Monarda Fistulosa {Bee Balm, Sweetleaf, Bergamont, Wild Oregano}
Introducing Monarda fistulosa, a beautiful, pungent, bee attracting multifaceted being. This plant is a potent one yet is considered a relaxant nervine working on the area of solar plexus and organs & nerves from this area. It is highly diffusive & diaphoretic thus it opens pores and draws out fire.
It is spicy, numbing, tingling with a carminative action. Monarda is in the mint family as it has square stem and opposite leaves. It is considered cooling as it draws out heat with its diaphoretic action this making it an excellent remedy for fevers.
Every time I see this beauty I like to take a little nibble of leaf or flower as we are what we eat and I appreciate merging my consciousness with this one!
Noted to support the following...
- muscle relaxant & calming
- Burns, fever
- works best for burns when mixed with saliva and prevents skin discoloration in burns
- Appendicitis
- Stimulant to stomach, wakes up underachieve tissue
- Acid reflux
- Hangover remedy - nausea & exhaustion
- Controls alcoholic cravings
- Whooping cough
- Rashes
- Breaks down scar tissue (internally as well)

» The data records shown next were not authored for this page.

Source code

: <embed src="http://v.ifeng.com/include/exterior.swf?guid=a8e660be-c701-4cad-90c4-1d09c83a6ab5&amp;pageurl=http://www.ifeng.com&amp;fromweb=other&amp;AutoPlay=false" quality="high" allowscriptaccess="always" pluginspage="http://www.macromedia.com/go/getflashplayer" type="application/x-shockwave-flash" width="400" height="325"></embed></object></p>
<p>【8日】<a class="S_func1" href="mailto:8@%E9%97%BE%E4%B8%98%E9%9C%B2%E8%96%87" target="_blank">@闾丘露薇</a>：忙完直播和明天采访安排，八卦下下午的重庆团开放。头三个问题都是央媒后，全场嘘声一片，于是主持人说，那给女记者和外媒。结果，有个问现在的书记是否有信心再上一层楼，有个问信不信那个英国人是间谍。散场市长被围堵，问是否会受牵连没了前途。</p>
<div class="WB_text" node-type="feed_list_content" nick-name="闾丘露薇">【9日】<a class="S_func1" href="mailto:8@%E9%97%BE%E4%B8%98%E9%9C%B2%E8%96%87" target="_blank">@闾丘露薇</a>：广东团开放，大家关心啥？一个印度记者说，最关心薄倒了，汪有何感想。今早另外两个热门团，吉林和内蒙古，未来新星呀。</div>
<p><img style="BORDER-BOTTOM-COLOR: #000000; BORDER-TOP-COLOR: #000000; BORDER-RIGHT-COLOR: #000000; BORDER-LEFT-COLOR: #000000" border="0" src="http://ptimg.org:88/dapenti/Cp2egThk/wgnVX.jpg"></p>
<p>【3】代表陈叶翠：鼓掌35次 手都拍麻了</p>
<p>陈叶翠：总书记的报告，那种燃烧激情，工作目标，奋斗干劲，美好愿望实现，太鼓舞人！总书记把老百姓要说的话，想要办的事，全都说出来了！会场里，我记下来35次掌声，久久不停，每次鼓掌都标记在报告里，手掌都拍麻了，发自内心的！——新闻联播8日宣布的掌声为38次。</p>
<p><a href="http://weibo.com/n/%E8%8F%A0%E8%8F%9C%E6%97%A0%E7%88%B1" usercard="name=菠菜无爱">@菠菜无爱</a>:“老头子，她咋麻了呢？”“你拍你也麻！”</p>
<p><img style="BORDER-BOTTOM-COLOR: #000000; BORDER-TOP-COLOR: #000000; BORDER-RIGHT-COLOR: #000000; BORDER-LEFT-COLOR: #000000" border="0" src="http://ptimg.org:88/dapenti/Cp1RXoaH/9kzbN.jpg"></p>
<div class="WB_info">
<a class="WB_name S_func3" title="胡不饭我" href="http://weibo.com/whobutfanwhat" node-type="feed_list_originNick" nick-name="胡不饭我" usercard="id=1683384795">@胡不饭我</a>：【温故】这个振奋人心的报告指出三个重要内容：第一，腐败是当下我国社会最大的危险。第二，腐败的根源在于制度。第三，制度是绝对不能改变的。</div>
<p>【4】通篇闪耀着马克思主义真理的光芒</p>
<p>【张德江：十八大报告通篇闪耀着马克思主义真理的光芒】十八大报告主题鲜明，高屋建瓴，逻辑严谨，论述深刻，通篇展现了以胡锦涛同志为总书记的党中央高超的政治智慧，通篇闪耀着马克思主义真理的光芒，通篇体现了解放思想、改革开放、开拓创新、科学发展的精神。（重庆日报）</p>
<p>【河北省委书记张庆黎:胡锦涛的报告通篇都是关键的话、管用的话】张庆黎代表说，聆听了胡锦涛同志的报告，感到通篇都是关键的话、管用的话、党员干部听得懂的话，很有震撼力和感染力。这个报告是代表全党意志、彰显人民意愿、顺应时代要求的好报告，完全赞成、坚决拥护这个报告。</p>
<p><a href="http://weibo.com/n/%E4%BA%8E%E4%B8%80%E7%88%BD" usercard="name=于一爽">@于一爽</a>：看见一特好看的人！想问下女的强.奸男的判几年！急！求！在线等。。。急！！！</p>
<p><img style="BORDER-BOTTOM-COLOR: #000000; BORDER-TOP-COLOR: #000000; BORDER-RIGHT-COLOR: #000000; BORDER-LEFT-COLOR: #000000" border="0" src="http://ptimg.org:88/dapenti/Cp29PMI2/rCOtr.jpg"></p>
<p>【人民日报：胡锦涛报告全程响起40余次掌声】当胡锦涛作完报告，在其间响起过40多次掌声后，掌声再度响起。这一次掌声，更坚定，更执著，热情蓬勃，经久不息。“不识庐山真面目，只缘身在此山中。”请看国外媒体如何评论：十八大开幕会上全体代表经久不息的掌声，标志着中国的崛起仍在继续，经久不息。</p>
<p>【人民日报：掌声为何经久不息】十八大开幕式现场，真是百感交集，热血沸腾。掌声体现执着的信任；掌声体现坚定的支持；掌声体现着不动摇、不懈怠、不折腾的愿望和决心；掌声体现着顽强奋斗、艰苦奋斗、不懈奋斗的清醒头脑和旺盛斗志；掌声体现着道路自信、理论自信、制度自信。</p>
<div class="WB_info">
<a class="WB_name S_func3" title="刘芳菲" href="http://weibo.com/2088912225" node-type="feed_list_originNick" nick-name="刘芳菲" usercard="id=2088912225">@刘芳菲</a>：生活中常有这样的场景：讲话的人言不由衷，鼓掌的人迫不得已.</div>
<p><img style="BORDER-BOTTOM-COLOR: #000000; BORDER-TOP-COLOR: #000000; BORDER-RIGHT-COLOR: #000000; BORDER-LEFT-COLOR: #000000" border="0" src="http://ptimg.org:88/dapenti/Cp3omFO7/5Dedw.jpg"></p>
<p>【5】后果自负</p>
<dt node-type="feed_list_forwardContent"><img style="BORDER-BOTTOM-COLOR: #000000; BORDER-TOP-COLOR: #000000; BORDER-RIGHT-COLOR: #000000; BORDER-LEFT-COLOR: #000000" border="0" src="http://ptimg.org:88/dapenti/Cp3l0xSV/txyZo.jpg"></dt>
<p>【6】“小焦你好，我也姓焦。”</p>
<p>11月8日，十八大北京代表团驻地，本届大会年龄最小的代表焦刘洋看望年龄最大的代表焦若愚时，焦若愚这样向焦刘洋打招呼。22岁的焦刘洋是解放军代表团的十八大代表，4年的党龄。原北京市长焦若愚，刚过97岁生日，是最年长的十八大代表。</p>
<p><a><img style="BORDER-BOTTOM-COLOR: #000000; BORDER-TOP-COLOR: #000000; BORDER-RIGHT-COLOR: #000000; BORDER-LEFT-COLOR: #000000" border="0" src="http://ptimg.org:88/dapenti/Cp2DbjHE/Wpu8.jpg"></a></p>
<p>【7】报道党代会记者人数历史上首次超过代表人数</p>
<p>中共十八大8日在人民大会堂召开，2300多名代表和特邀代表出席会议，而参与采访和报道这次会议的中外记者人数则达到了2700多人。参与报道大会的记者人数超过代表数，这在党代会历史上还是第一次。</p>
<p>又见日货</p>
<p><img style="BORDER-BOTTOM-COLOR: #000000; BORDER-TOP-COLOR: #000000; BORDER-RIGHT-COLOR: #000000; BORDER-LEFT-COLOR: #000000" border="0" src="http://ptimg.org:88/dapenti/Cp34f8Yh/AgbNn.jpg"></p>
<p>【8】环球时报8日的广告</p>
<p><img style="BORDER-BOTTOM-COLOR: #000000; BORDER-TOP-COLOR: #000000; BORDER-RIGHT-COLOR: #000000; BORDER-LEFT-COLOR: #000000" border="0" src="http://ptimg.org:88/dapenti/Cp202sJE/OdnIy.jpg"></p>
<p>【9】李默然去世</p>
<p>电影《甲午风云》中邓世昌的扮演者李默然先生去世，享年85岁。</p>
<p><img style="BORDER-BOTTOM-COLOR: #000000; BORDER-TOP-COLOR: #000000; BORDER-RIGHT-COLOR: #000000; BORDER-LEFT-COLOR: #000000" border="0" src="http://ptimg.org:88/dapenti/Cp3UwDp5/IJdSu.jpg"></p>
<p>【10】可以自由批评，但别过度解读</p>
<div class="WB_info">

- Alzheimer's (scar tissue in brain)
- Burning sensations in nerves
- Yeast, fungal issues & thrush diaper rash
- Burning UTI’s
- Candida
- Meniere’s disease/Virtigo - mental confusion, dizziness, ringing in ears, balance
- Inner ear disease
- Kidney remedy
- Tinitis - ringing in ears
- Debilitating fever with ringing in the ears
- Insomnia, exhaustion and overexcitement of nerves
- Kidney, bladder infections & imbalances
- Amenorrhea - menses suppressed from cold
It has been said that there are 102 uses for this plant by the Native Americans. Using it in sweat lodges, as a food, in ceremony, bug repellant, preserves food, burns, wounds, parasites, kidney, diaphoretic, sore eyes, heart trouble, expel afterbirth, pimple & skin eruptions, respiratory, mucous, styptic, colds, etc.
As it has been given the name Wild Oregano and is quite pungent... it is often used in creating pestos and added into other culinary delicacies. Definately worth a try.
You can find this bee loving perennial beauty in most prairie lands or in peoples yards. Grows about 2-4 ft tall and blooms in Minnesota from about June-August. The color seen in these photos are the native plants. There are cultivated Monardas that can have deeper red colors that I have seen. The native seems to be the strongest medicinally in my opinion.